Donald Trump's transition team thinks they've got a fool-proof plan to get its controversial attorney general pick Jeff Sessions through his confirmation hearings, which begin on Tuesday. It includes trotting out prominent African-American lawmakers who can vouch for him.

That's according to Politico, which reported the transition team's strategy to not just get Sessions through the confirmation hearings, but to get him through unscathed:

The transition team has spent weeks lining up prominent African-Americans to vouch for Sessions' civil rights record, including Larry Thompson, a former deputy attorney general, and Theodore Jackson, a former special agent in charge of the FBI in Mobile, Alabama, who worked along Sessions.

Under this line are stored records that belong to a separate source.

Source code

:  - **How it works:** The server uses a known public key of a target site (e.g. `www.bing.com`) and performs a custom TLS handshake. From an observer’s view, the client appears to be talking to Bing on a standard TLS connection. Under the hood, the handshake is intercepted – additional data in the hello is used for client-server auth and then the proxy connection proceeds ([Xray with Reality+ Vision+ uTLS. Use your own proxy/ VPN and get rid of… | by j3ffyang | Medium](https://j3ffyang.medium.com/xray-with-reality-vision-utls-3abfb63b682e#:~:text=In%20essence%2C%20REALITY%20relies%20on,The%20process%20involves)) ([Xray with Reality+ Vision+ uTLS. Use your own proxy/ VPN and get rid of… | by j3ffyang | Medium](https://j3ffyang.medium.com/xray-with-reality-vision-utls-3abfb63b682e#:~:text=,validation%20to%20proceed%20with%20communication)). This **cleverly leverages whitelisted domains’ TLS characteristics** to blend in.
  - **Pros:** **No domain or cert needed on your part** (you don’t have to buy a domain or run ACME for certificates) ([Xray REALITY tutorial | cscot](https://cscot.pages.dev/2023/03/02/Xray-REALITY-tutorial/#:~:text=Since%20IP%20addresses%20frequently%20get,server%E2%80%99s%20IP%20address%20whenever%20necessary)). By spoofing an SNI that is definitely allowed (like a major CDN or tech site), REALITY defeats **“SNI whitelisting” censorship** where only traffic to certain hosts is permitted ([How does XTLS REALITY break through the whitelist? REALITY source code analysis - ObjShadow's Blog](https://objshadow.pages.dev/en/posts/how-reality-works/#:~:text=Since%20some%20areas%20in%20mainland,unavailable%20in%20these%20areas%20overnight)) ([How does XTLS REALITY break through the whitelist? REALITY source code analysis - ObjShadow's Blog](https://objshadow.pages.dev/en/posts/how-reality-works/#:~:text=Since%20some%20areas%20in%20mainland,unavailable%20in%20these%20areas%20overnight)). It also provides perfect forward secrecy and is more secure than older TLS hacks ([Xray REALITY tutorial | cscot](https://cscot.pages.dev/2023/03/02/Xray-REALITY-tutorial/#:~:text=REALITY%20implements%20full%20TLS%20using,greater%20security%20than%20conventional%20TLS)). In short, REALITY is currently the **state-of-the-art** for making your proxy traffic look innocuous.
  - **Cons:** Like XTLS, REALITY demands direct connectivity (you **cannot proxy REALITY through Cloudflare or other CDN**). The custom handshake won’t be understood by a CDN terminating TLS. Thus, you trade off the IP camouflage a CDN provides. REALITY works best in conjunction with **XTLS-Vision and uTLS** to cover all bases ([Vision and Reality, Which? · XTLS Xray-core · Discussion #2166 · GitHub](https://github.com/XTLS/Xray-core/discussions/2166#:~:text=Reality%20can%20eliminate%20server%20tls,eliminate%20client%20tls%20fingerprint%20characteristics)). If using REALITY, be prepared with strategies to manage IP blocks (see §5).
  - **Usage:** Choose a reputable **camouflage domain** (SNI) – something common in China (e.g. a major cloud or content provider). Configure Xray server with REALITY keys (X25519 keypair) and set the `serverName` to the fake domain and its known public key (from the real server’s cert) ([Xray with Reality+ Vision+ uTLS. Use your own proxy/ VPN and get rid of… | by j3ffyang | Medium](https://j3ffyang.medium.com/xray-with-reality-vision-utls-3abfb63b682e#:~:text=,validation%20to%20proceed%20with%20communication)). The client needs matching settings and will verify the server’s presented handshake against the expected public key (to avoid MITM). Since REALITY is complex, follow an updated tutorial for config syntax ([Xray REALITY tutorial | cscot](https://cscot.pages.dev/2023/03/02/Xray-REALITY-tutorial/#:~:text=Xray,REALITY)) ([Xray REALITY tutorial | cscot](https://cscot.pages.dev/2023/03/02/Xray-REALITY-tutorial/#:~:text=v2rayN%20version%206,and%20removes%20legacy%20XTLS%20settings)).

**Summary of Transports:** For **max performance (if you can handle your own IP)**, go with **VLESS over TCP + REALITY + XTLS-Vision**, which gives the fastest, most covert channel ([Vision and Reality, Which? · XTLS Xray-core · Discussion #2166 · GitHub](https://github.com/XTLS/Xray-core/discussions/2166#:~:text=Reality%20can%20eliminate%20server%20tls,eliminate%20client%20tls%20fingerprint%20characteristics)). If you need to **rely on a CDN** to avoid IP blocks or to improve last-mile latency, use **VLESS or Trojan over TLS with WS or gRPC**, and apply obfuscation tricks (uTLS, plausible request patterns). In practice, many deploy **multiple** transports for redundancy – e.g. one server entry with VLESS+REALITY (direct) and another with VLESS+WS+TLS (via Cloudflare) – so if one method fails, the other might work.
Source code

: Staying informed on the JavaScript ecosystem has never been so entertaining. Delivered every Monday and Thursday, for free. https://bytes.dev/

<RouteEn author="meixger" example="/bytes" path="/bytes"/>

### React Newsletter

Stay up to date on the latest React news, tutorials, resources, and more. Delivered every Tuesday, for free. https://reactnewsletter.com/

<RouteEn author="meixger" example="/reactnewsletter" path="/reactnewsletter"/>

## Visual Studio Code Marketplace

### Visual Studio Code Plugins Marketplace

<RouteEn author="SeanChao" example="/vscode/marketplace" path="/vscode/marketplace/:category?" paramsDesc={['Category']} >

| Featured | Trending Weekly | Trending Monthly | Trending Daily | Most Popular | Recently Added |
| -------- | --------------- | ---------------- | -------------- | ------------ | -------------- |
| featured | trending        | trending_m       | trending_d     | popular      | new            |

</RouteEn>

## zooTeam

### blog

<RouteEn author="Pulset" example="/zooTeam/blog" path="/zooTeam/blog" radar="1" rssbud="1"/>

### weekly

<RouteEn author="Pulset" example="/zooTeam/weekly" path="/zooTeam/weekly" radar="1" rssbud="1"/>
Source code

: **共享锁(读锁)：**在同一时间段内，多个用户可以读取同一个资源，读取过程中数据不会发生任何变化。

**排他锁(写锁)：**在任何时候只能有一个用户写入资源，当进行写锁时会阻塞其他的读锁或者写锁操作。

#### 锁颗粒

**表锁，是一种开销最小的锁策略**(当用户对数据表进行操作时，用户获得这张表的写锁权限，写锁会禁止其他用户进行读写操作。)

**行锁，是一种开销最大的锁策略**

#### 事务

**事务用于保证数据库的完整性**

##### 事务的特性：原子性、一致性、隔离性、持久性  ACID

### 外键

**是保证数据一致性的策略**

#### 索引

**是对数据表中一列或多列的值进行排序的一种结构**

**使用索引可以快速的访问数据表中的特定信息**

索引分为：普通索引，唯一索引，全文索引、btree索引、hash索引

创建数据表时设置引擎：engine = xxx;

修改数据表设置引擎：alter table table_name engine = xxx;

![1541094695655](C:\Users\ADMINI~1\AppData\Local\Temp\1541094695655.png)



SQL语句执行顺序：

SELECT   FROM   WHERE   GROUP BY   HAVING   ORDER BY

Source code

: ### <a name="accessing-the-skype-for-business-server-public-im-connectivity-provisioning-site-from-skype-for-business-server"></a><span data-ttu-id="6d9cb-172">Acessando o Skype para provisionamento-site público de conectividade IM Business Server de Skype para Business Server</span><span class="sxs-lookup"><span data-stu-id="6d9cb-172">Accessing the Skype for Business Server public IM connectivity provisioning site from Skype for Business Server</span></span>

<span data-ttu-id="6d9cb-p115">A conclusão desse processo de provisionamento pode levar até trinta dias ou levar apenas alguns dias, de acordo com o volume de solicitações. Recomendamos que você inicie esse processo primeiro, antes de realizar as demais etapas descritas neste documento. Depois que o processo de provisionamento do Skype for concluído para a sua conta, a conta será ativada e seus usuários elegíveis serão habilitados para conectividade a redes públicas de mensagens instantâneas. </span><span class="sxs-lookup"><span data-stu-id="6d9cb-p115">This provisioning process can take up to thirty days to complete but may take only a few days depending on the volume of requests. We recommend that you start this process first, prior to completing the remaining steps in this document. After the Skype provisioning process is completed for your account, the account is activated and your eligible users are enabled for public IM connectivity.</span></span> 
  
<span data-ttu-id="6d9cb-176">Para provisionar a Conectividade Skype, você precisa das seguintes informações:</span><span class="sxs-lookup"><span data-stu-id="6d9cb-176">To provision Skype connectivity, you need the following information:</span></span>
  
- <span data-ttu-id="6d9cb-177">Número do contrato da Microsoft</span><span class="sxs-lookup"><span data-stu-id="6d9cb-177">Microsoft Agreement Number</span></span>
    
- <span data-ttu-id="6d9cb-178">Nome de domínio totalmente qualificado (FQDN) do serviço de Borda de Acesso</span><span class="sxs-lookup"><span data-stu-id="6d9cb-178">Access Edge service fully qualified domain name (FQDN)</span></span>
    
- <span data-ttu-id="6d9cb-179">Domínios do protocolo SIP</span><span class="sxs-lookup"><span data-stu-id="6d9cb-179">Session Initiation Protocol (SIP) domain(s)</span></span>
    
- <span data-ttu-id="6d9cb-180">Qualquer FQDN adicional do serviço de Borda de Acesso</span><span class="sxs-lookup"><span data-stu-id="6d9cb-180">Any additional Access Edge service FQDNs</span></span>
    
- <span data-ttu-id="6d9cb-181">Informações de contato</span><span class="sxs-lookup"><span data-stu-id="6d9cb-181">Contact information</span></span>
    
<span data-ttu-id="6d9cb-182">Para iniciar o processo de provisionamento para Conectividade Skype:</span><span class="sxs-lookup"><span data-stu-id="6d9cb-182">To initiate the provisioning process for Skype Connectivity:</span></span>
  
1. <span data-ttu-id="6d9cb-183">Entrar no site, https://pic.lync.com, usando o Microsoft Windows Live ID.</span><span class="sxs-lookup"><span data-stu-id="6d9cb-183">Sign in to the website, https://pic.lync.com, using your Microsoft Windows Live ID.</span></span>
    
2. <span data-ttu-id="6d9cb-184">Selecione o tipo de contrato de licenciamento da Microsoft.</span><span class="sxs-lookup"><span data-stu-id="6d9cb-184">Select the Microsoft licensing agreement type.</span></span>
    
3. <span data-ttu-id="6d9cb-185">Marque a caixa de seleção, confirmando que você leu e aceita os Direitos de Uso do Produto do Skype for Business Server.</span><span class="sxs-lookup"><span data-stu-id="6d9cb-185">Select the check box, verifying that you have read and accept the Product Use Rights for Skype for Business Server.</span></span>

Thompson will deliver testimony promoting Sessions on Wednesday, when the committee hosts outside witnesses.

Already, Thompson, who is black, has spoken out in support of Sessions. "I can tell you as a friend who has known Jeff Sessions for 32 years that Jeff does not have a racist bone in his body," he wrote in a letter to the New York Times

Still, it will be an uphill battle. Sessions' racist history is well-documented. In 1986, he'd been nominated for United States attorney in Mobile, Alabama, by then-President Ronald Reagan's administration. That's when Gerry Hebert, a white civil rights lawyer, along with many others, testified to Sessions' more egregious acts of racism: calling a black prosecutor a "boy," joking about supporting the Ku Klux Klan until he learned that some of its members smoked weed, and calling the ACLU and NAACP "un-American." 

"I think it's very alarming that [Sessions] would be offered the position — and it will be even more alarming if he's confirmed as attorney general," Hebert, director of Campaign Legal Center's voting rights and redistricting program, told Mic's Aaron Morrison back in November. 

In addition to his own history, Sessions has rightfully earned the ire of civil rights groups, who have been protesting his nomination since the Trump team announced it. Shortly after the new year, the NAACP staged a sit-in in Sessions' office in Mobile, Alabama. 

The Congressional Black Caucus has also vowed to put race front and center at Sessions' confirmation hearings by having some of its highest profile members, including civil rights hero Rep. John Lewis and Sen. Cory Booker, testify. The American Civil Liberties Union also has launched an unprecedented effort against Sessions' appointment.

For decades, Sessions has shown himself to be a stalwart of antiquated Southern racist values. Trump's transition team, already skilled at manipulating the truth, will try hard to hard to do that here.